Elon Musk's role at xAI extends beyond leadership; he is described as a hands-on fixer. When the company encounters issues with new hardware from suppliers like Nvidia, Musk reportedly gets on the phone to resolve them directly.

"We would work side-by-side until that was resolved," Ghori said. "Otherwise it would have taken weeks of back-and-forth."

This hands-on approach is also reflected in the company's incentive structures. Ghori recounted a story where Musk offered a Cybertruck to any engineer who could get a training run on new GPU racks operational within 24 hours. An engineer named Tyler succeeded and now parks his Cybertruck outside the office. The company's onboarding process is similarly lean; Ghori recalled his first day involved receiving a laptop and a badge, with no assigned desk, requiring him to seek out cofounder Greg Yang to begin work.

Future Roadmap#

Looking ahead, xAI has a clear and ambitious product roadmap. Ghori joined the company in March 2025, and he revealed that the next major model, Grok-5, was already planned and designed before his arrival. This indicates a long-term vision that extends well beyond the currently available Grok 4 model.

The company's valuation of its work is also exceptionally high. Ghori mentioned that each "commit" to the xAI code base is valued at approximately $2.5 million. On one particular day, he made five commits, valuing his daily contribution at $12.5 million. This underscores the high-stakes, high-value nature of the work being done within the company's walls.

Key Takeaways#

The interview paints a picture of xAI as a company that operates with extreme speed and unconventional methods, from its temporary data centers to its small, agile teams. The blend of human and AI employees, combined with direct involvement from Musk, creates a unique and intense work environment.

While the circumstances surrounding Sulaiman Ghori's departure remain unclear, his insights provide valuable context for understanding the company's trajectory. The focus on leveraging existing resources, like dormant Teslas, and the long-term planning for models like Grok-5 suggest a company that is thinking far outside the box to achieve its goals.

"So xAI is actually just a carnival company?"
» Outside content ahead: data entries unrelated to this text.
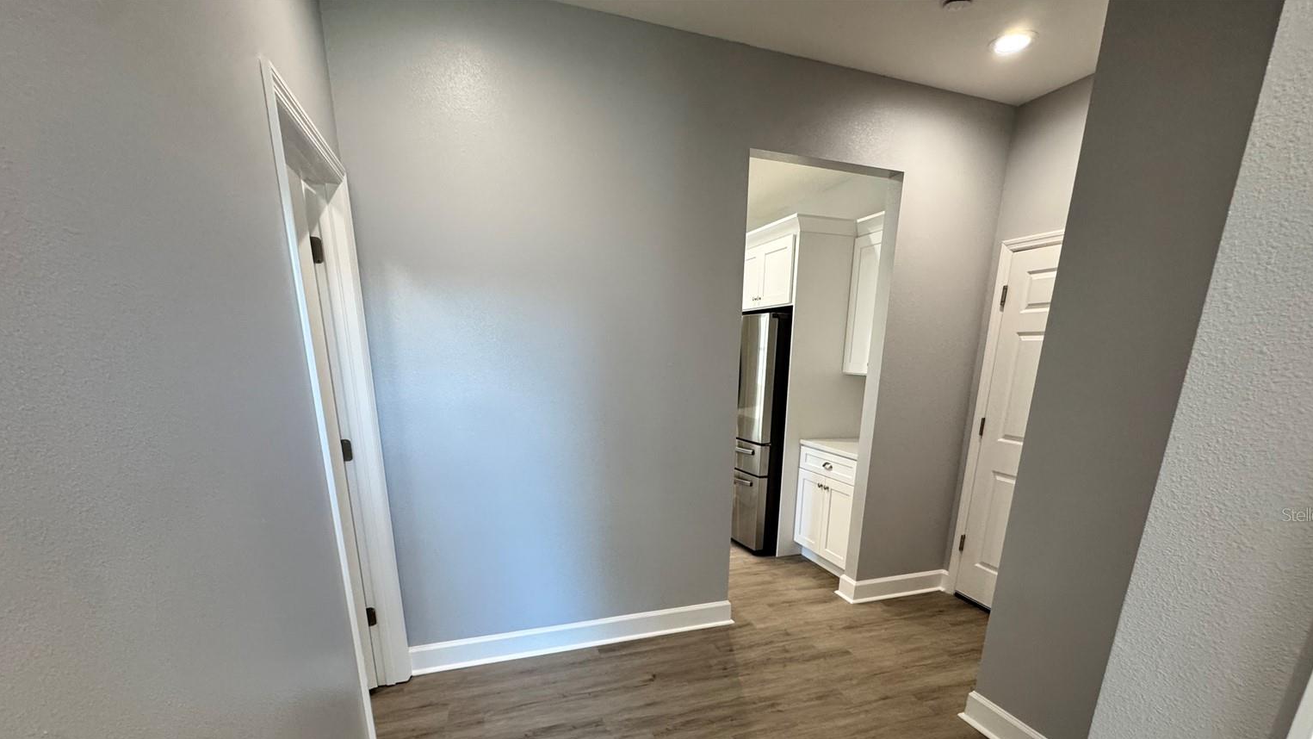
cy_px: 514
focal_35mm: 16
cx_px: 674
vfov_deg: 64.7
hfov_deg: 99.3
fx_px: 557
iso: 250
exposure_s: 1/120
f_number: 2.2
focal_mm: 2.22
— Ti Morse, Host of the 'Relentless' Podcast

"It's a carnival company."

— Sulaiman Ghori, Former xAI Engineer

"Multiple times I've gotten a ping saying: 'Hey, this guy on the org chart reports to you. Is he not in today or something?' It's an AI. It's a virtual employee."

— Sulaiman Ghori, Former xAI Engineer

"We would work side-by-side until that was resolved. Otherwise it would have taken weeks of back-and-forth."

— Sulaiman Ghori, Former xAI Engineer

"Elon's like, 'OK, you can get a Cybertruck tonight if you can get a training run on these GPUs in 24 hours.'"

— Sulaiman Ghori, Former xAI Engineer

"My first day, they just gave me a laptop and a badge."

— Sulaiman Ghori, Former xAI Engineer

"Whoever is awake."

— Sulaiman Ghori, Former xAI Engineer

"That's something without any build-out requirement."